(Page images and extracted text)
....................

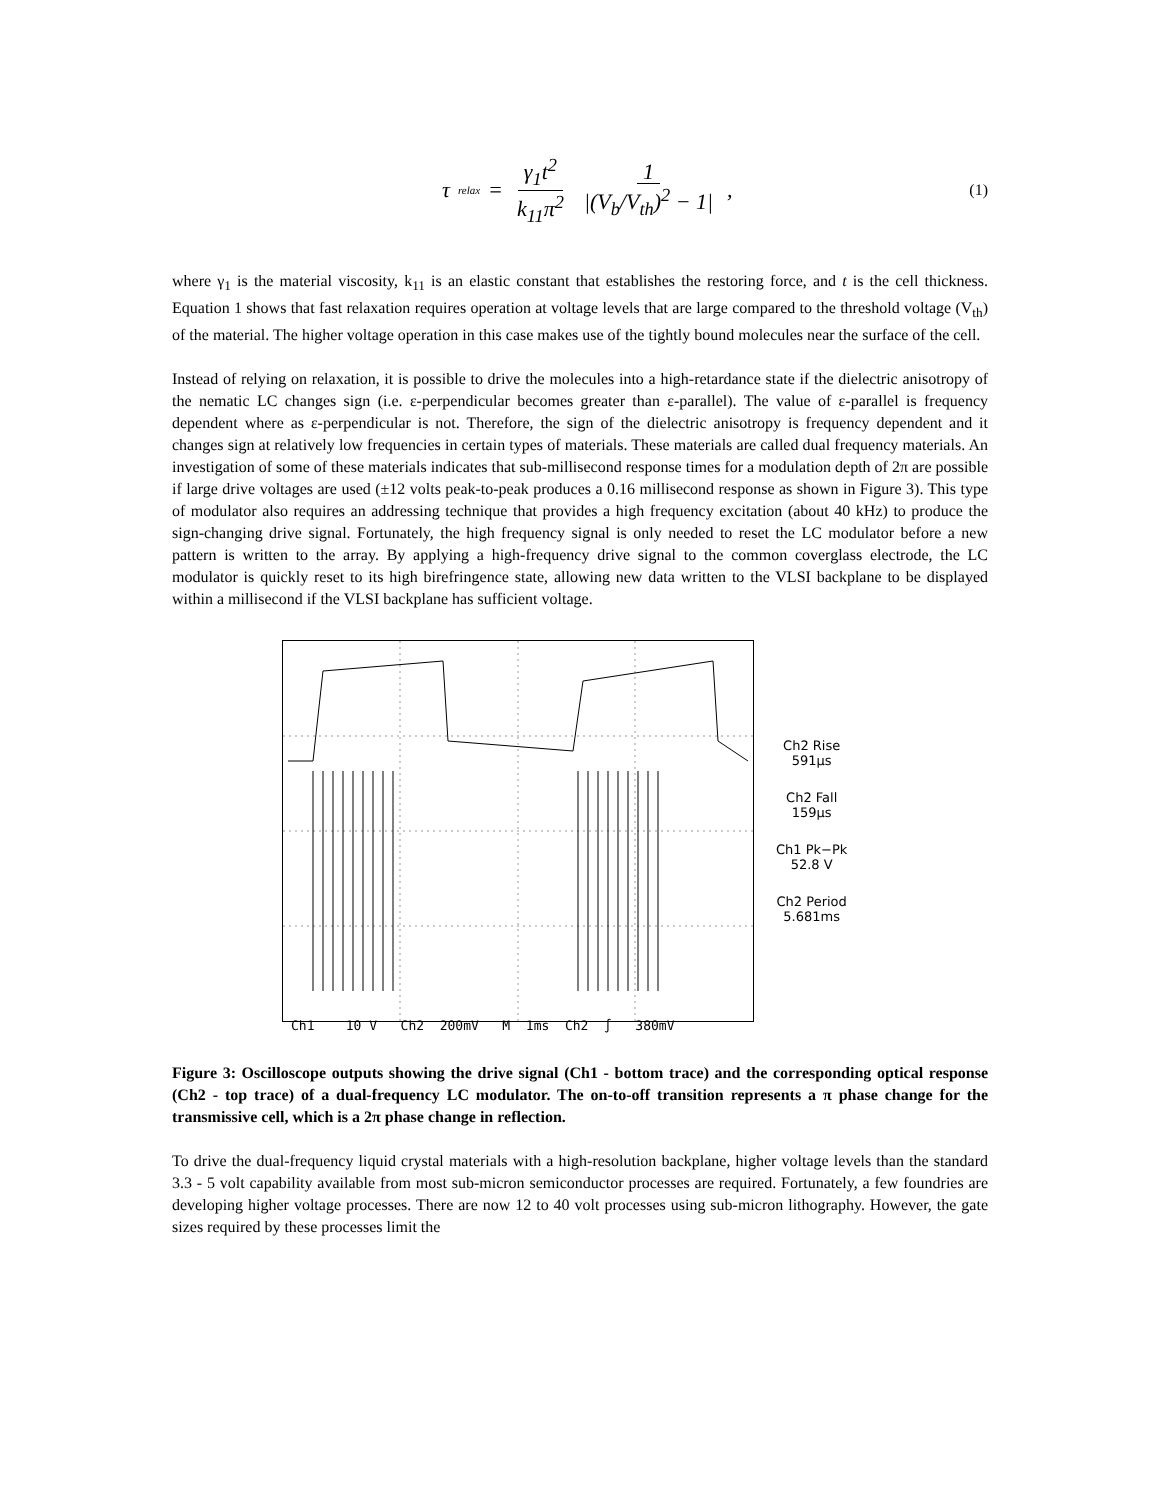τ<sub>relax</sub> = γ<sub>1</sub>t<sup>2</sup> k<sub>11</sub>π<sup>2</sup> 1 |(V<sub>b</sub>/V<sub>th</sub>)<sup>2</sup> − 1| ,
(1)
where γ<sub>1</sub> is the material viscosity, k<sub>11</sub> is an elastic constant that establishes the restoring force, and t is the cell thickness. Equation 1 shows that fast relaxation requires operation at voltage levels that are large compared to the threshold voltage (V<sub>th</sub>) of the material. The higher voltage operation in this case makes use of the tightly bound molecules near the surface of the cell.
Instead of relying on relaxation, it is possible to drive the molecules into a high-retardance state if the dielectric anisotropy of the nematic LC changes sign (i.e. ε-perpendicular becomes greater than ε-parallel). The value of ε-parallel is frequency dependent where as ε-perpendicular is not. Therefore, the sign of the dielectric anisotropy is frequency dependent and it changes sign at relatively low frequencies in certain types of materials. These materials are called dual frequency materials. An investigation of some of these materials indicates that sub-millisecond response times for a modulation depth of 2π are possible if large drive voltages are used (±12 volts peak-to-peak produces a 0.16 millisecond response as shown in Figure 3). This type of modulator also requires an addressing technique that provides a high frequency excitation (about 40 kHz) to produce the sign-changing drive signal. Fortunately, the high frequency signal is only needed to reset the LC modulator before a new pattern is written to the array. By applying a high-frequency drive signal to the common coverglass electrode, the LC modulator is quickly reset to its high birefringence state, allowing new data written to the VLSI backplane to be displayed within a millisecond if the VLSI backplane has sufficient voltage.
Ch1 10 V Ch2 200mV M 1ms Ch2 ∫ 380mV
Ch2 Rise
591μs
Ch2 Fall
159μs
Ch1 Pk−Pk
52.8 V
Ch2 Period
5.681ms
Figure 3: Oscilloscope outputs showing the drive signal (Ch1 - bottom trace) and the corresponding optical response (Ch2 - top trace) of a dual-frequency LC modulator. The on-to-off transition represents a π phase change for the transmissive cell, which is a 2π phase change in reflection.
To drive the dual-frequency liquid crystal materials with a high-resolution backplane, higher voltage levels than the standard 3.3 - 5 volt capability available from most sub-micron semiconductor processes are required. Fortunately, a few foundries are developing higher voltage processes. There are now 12 to 40 volt processes using sub-micron lithography. However, the gate sizes required by these processes limit the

....................

▶ [TASK TO CARRY OUT]
Each record above should come back exactly the same, only without its pictures.

▶ [OUTPUT OF THE TASK]
τ<sub>relax</sub> = γ<sub>1</sub>t<sup>2</sup> k<sub>11</sub>π<sup>2</sup> 1 |(V<sub>b</sub>/V<sub>th</sub>)<sup>2</sup> − 1| ,
(1)
where γ<sub>1</sub> is the material viscosity, k<sub>11</sub> is an elastic constant that establishes the restoring force, and t is the cell thickness. Equation 1 shows that fast relaxation requires operation at voltage levels that are large compared to the threshold voltage (V<sub>th</sub>) of the material. The higher voltage operation in this case makes use of the tightly bound molecules near the surface of the cell.
Instead of relying on relaxation, it is possible to drive the molecules into a high-retardance state if the dielectric anisotropy of the nematic LC changes sign (i.e. ε-perpendicular becomes greater than ε-parallel). The value of ε-parallel is frequency dependent where as ε-perpendicular is not. Therefore, the sign of the dielectric anisotropy is frequency dependent and it changes sign at relatively low frequencies in certain types of materials. These materials are called dual frequency materials. An investigation of some of these materials indicates that sub-millisecond response times for a modulation depth of 2π are possible if large drive voltages are used (±12 volts peak-to-peak produces a 0.16 millisecond response as shown in Figure 3). This type of modulator also requires an addressing technique that provides a high frequency excitation (about 40 kHz) to produce the sign-changing drive signal. Fortunately, the high frequency signal is only needed to reset the LC modulator before a new pattern is written to the array. By applying a high-frequency drive signal to the common coverglass electrode, the LC modulator is quickly reset to its high birefringence state, allowing new data written to the VLSI backplane to be displayed within a millisecond if the VLSI backplane has sufficient voltage.
Ch1 10 V Ch2 200mV M 1ms Ch2 ∫ 380mV
Ch2 Rise
591μs
Ch2 Fall
159μs
Ch1 Pk−Pk
52.8 V
Ch2 Period
5.681ms
Figure 3: Oscilloscope outputs showing the drive signal (Ch1 - bottom trace) and the corresponding optical response (Ch2 - top trace) of a dual-frequency LC modulator. The on-to-off transition represents a π phase change for the transmissive cell, which is a 2π phase change in reflection.
To drive the dual-frequency liquid crystal materials with a high-resolution backplane, higher voltage levels than the standard 3.3 - 5 volt capability available from most sub-micron semiconductor processes are required. Fortunately, a few foundries are developing higher voltage processes. There are now 12 to 40 volt processes using sub-micron lithography. However, the gate sizes required by these processes limit the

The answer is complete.